Activity 3 is a dramatization exercise that commences after students have finished reading a sufficient portion of the novel and have reviewed the suggested online resources. Working in groups, students choose a subject for a short dramatic scene depicting some activity from a day in the life of a farm laborer or a member of a farm laborer’s family, based on their reading of Esperanza Rising as well as their background research.

Aligns with CCSS.ELA-Literacy.SL.7.4: Present claims and findings, emphasizing salient points in a focused, coherent manner with pertinent descriptions, facts, details, and examples; use appropriate eye contact, adequate volume, and clear pronunciation.

Activity 4 focuses students’ attention on the literary qualities of the novel as well as the larger themes and the lessons learned by Esperanza from her experiences. Each group makes a chart on which they list the parts of the story, the setting, the characters, themes, symbols, imagery, and so on. They create an outline of the plot of the story. The Esperanza Rising LaunchPad can be used as an additional or alternate independent student activity.

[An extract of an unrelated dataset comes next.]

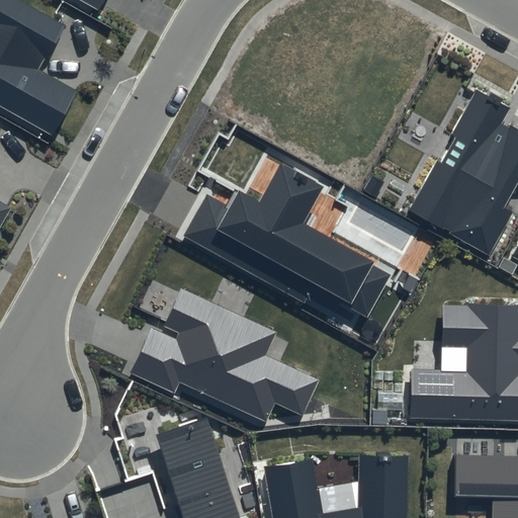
[(66,25),(19,0),(0,0),(0,104),(52,134),(76,91),(39,71),(66,25)]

Aligns with CCSS.ELA-Literacy.RL.7.3: Analyze how particular elements of a story or drama interact (e.g., how setting shapes the characters or plot).

Through a careful reading of this narrative, students uncover the difficult choices faced by many who decide to leave their home country and migrate to the United States. Esperanza Rising epitomizes the similar plight faced by immigrant children the world over. It offers a hopeful outcome to the challenges of making a new home and reinventing yourself in a strange land—a model in how to rise again like the mythical phoenix from the stories Esperanza’s grandmother told her when she was a child.